━━━ AVAILABLE RECORDS

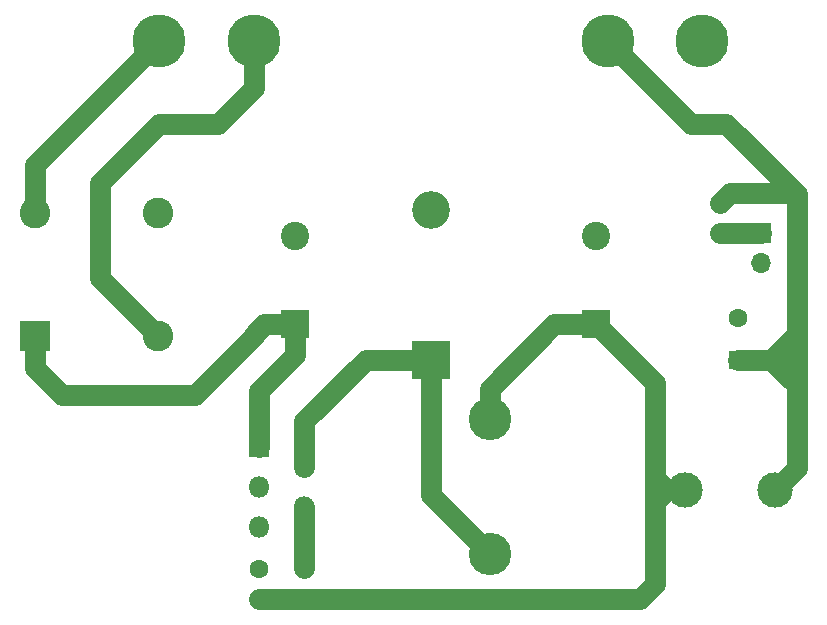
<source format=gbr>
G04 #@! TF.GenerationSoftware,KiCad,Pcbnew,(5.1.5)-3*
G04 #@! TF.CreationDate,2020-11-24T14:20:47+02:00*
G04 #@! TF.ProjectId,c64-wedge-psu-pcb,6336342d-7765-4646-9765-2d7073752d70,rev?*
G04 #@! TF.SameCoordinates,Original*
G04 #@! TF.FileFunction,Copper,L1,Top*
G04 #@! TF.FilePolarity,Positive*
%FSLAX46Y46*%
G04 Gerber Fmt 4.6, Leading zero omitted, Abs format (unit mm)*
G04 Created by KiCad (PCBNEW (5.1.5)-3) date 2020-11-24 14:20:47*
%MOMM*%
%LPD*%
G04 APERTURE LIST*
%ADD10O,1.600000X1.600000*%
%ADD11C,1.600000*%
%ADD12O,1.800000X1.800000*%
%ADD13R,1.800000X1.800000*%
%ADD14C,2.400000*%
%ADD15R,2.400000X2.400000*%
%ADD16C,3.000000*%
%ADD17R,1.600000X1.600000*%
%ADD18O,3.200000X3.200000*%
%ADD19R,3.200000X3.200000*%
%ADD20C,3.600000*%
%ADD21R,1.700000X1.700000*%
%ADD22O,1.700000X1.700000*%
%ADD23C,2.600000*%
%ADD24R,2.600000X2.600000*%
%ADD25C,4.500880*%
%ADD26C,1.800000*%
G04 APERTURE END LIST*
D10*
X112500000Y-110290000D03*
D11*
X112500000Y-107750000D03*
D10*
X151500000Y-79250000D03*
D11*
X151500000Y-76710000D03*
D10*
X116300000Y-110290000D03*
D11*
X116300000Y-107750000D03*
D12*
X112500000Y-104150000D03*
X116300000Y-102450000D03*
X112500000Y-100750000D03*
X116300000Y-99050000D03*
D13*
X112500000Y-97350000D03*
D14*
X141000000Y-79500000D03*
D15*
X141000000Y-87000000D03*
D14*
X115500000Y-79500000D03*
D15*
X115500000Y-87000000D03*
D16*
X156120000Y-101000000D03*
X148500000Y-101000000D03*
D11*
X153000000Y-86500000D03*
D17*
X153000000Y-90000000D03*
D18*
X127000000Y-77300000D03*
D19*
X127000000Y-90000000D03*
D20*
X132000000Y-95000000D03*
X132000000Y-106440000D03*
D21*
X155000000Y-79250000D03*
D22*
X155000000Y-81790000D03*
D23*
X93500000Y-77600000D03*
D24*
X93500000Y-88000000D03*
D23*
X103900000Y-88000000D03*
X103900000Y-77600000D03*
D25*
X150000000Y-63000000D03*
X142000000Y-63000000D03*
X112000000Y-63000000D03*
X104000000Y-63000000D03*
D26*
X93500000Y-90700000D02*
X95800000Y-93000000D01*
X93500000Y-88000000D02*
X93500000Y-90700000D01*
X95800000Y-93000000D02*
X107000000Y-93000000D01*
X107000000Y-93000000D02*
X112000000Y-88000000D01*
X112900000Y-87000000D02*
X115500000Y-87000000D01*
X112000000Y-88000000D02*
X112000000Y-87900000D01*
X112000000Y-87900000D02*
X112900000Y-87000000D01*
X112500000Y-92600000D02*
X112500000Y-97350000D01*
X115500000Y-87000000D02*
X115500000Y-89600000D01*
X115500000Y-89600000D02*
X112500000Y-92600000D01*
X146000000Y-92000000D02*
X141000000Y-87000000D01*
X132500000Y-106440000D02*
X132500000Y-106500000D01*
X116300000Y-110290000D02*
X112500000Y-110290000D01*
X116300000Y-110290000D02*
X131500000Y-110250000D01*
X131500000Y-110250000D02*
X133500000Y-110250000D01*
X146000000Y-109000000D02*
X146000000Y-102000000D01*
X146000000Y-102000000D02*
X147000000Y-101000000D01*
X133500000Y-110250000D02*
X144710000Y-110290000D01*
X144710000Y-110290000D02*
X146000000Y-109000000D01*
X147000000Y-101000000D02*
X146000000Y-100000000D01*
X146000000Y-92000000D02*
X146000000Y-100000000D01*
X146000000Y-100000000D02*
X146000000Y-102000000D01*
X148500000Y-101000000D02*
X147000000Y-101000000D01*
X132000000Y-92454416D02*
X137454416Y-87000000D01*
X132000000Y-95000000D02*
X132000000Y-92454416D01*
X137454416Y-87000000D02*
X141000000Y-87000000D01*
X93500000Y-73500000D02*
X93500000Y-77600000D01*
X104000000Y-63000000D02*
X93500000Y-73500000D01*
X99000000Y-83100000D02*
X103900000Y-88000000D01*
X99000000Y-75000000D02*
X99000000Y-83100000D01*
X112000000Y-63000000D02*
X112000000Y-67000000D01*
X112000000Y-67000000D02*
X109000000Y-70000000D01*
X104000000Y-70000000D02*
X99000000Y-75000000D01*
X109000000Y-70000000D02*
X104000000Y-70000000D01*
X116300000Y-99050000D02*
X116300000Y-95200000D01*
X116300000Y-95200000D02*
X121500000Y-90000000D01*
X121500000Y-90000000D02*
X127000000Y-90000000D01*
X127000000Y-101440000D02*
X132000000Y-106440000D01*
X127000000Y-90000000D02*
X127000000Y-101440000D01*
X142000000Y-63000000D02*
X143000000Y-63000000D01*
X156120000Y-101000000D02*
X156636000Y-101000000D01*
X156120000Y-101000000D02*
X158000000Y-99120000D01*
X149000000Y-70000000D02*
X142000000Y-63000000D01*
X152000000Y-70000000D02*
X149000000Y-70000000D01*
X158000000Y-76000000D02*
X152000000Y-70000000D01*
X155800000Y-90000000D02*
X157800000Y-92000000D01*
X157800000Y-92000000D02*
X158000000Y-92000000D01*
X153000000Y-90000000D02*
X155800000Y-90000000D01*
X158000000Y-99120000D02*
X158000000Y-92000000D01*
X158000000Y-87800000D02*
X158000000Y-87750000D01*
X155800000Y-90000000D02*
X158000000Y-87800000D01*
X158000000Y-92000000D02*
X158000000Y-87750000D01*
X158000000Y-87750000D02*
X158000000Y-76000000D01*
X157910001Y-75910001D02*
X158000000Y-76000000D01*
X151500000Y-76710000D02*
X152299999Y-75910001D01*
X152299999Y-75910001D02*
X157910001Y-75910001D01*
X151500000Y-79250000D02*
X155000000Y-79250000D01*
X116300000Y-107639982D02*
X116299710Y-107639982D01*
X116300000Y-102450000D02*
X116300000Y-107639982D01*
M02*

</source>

━━━━━━
━━━ AVAILABLE RECORDS

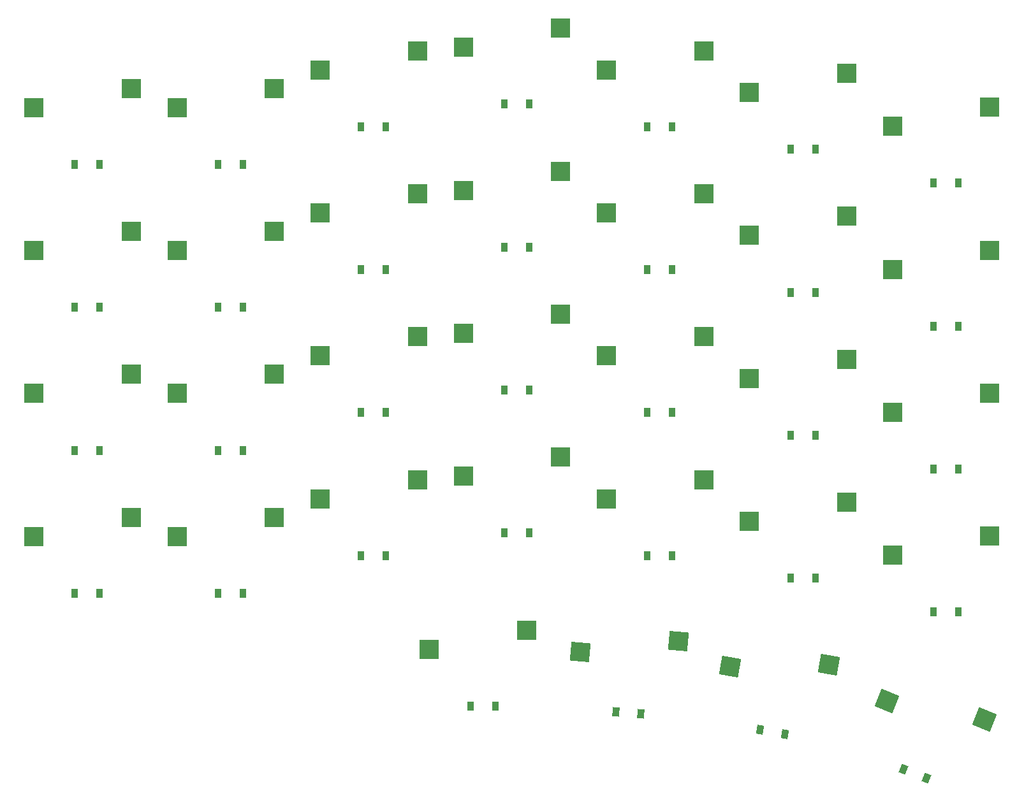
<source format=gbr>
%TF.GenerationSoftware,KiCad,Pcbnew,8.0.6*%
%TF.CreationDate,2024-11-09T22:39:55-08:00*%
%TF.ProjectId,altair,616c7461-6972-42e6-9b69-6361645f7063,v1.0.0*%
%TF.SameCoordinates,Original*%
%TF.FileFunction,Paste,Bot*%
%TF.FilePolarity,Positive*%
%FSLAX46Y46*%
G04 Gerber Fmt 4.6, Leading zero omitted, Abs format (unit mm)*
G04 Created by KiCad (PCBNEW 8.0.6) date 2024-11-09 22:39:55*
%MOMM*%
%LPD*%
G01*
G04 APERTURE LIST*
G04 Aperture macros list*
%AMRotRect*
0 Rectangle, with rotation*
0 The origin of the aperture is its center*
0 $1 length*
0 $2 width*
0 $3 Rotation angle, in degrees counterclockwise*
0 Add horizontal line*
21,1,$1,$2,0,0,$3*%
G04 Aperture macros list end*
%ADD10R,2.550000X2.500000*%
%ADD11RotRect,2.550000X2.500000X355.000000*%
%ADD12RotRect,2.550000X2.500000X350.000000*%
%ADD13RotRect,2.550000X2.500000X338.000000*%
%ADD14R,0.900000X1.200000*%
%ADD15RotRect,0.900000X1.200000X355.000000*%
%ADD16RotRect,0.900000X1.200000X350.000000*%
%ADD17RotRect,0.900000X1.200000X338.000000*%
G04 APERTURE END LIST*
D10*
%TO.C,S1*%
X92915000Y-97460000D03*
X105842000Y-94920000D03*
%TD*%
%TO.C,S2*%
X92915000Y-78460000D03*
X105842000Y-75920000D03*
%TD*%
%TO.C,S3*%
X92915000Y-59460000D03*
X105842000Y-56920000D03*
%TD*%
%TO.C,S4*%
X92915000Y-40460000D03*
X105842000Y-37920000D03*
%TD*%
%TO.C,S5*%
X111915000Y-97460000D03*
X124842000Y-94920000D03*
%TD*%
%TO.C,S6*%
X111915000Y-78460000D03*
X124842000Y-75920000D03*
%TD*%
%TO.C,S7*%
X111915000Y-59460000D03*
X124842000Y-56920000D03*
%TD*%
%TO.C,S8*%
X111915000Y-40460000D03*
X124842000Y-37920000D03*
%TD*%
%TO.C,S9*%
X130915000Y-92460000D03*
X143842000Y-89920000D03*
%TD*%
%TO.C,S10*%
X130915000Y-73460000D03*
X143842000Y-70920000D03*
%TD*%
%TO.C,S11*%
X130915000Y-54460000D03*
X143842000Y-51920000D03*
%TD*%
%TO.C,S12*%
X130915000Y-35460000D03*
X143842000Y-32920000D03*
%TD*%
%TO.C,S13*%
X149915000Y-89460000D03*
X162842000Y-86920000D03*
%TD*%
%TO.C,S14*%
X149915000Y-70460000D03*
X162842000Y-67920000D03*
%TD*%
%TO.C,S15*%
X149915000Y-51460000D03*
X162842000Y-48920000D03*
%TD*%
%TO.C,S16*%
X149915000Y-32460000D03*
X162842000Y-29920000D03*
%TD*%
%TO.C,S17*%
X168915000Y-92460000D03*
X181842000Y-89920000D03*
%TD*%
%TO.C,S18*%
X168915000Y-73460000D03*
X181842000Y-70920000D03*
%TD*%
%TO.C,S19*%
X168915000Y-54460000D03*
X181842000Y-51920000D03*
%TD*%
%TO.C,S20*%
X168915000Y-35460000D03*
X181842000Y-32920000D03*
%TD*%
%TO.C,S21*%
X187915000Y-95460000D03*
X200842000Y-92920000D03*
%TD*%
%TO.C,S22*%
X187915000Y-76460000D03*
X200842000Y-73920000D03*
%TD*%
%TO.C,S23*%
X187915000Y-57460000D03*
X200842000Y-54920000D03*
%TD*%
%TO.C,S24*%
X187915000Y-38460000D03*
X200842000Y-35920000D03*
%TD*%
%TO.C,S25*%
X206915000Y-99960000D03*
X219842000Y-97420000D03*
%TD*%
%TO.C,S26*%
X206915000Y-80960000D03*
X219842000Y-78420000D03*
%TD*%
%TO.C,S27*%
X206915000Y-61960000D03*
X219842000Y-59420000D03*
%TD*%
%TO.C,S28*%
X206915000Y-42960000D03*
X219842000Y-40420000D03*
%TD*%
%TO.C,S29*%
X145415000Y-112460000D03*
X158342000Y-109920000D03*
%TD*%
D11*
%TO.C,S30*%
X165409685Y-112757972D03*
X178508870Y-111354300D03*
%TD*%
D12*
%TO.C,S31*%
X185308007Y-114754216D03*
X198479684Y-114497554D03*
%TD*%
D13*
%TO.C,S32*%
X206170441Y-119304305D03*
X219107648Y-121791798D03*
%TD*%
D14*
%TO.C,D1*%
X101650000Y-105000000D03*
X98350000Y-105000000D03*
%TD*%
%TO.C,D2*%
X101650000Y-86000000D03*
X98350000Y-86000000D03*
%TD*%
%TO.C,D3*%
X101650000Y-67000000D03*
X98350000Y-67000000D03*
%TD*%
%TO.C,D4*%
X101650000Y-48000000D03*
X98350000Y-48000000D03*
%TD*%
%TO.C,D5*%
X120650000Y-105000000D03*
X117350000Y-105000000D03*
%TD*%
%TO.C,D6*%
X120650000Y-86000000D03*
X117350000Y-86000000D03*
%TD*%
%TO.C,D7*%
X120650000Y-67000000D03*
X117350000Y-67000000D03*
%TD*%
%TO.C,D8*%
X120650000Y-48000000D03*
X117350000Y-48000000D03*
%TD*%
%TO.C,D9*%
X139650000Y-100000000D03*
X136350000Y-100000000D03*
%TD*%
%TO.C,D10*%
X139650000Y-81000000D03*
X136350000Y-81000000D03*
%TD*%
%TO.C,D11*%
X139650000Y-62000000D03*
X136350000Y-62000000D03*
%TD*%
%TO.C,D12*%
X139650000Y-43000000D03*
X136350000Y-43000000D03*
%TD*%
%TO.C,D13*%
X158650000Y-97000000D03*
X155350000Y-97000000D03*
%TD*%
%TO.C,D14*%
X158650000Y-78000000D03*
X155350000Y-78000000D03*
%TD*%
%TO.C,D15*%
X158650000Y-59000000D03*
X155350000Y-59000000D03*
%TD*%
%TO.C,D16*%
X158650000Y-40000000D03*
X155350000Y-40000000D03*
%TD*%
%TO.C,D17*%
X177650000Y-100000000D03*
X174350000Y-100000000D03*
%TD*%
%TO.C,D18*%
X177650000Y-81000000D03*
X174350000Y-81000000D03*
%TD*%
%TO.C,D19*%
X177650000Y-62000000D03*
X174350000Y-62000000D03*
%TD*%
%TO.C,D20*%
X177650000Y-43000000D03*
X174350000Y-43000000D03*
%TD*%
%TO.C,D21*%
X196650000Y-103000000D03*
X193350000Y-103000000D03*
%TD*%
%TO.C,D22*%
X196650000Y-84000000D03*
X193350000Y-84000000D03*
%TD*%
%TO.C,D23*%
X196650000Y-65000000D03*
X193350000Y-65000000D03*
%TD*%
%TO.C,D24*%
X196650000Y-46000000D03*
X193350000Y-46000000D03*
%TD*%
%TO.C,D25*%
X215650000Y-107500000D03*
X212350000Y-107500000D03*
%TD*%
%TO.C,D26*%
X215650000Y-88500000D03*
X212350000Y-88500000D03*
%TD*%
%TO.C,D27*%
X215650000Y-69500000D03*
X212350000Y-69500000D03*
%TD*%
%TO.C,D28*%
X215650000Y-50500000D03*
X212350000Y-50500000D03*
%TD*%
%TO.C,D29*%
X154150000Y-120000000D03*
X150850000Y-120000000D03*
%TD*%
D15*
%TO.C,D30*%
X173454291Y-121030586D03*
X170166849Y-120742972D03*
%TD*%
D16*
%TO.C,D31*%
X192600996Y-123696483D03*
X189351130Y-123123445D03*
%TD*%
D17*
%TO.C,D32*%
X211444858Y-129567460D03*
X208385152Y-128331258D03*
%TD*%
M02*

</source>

━━━━━━
━━━ AVAILABLE RECORDS

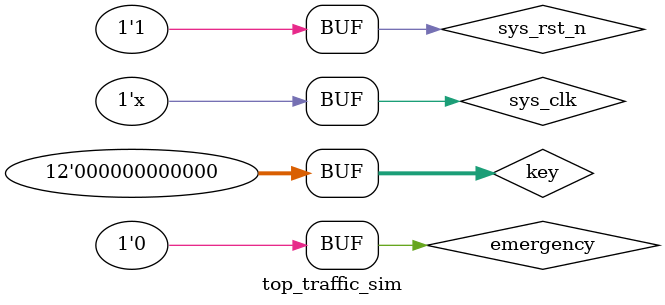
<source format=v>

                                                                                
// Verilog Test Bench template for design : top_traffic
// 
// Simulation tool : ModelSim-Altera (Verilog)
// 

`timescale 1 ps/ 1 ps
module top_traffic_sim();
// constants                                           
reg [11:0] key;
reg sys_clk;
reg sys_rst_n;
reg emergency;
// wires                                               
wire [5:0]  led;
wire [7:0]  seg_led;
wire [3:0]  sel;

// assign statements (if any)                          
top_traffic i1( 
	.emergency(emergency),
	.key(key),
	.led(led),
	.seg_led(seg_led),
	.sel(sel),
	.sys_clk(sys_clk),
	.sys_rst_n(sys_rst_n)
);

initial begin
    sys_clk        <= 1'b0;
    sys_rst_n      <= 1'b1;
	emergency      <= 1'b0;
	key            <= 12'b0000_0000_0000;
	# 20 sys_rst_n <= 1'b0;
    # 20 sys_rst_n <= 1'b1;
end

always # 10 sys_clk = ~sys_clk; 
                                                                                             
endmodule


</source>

━━━━━━

▶ _REQUIREMENT_: From the data above, reproduce word for word the lines running from the line with "G04 Aperture macros list end*" to the line with "X149915000Y-89460000D03*", ends included.

▶ _RESPONSE_:
G04 Aperture macros list end*
%ADD10R,2.550000X2.500000*%
%ADD11RotRect,2.550000X2.500000X355.000000*%
%ADD12RotRect,2.550000X2.500000X350.000000*%
%ADD13RotRect,2.550000X2.500000X338.000000*%
%ADD14R,0.900000X1.200000*%
%ADD15RotRect,0.900000X1.200000X355.000000*%
%ADD16RotRect,0.900000X1.200000X350.000000*%
%ADD17RotRect,0.900000X1.200000X338.000000*%
G04 APERTURE END LIST*
D10*
%TO.C,S1*%
X92915000Y-97460000D03*
X105842000Y-94920000D03*
%TD*%
%TO.C,S2*%
X92915000Y-78460000D03*
X105842000Y-75920000D03*
%TD*%
%TO.C,S3*%
X92915000Y-59460000D03*
X105842000Y-56920000D03*
%TD*%
%TO.C,S4*%
X92915000Y-40460000D03*
X105842000Y-37920000D03*
%TD*%
%TO.C,S5*%
X111915000Y-97460000D03*
X124842000Y-94920000D03*
%TD*%
%TO.C,S6*%
X111915000Y-78460000D03*
X124842000Y-75920000D03*
%TD*%
%TO.C,S7*%
X111915000Y-59460000D03*
X124842000Y-56920000D03*
%TD*%
%TO.C,S8*%
X111915000Y-40460000D03*
X124842000Y-37920000D03*
%TD*%
%TO.C,S9*%
X130915000Y-92460000D03*
X143842000Y-89920000D03*
%TD*%
%TO.C,S10*%
X130915000Y-73460000D03*
X143842000Y-70920000D03*
%TD*%
%TO.C,S11*%
X130915000Y-54460000D03*
X143842000Y-51920000D03*
%TD*%
%TO.C,S12*%
X130915000Y-35460000D03*
X143842000Y-32920000D03*
%TD*%
%TO.C,S13*%
X149915000Y-89460000D03*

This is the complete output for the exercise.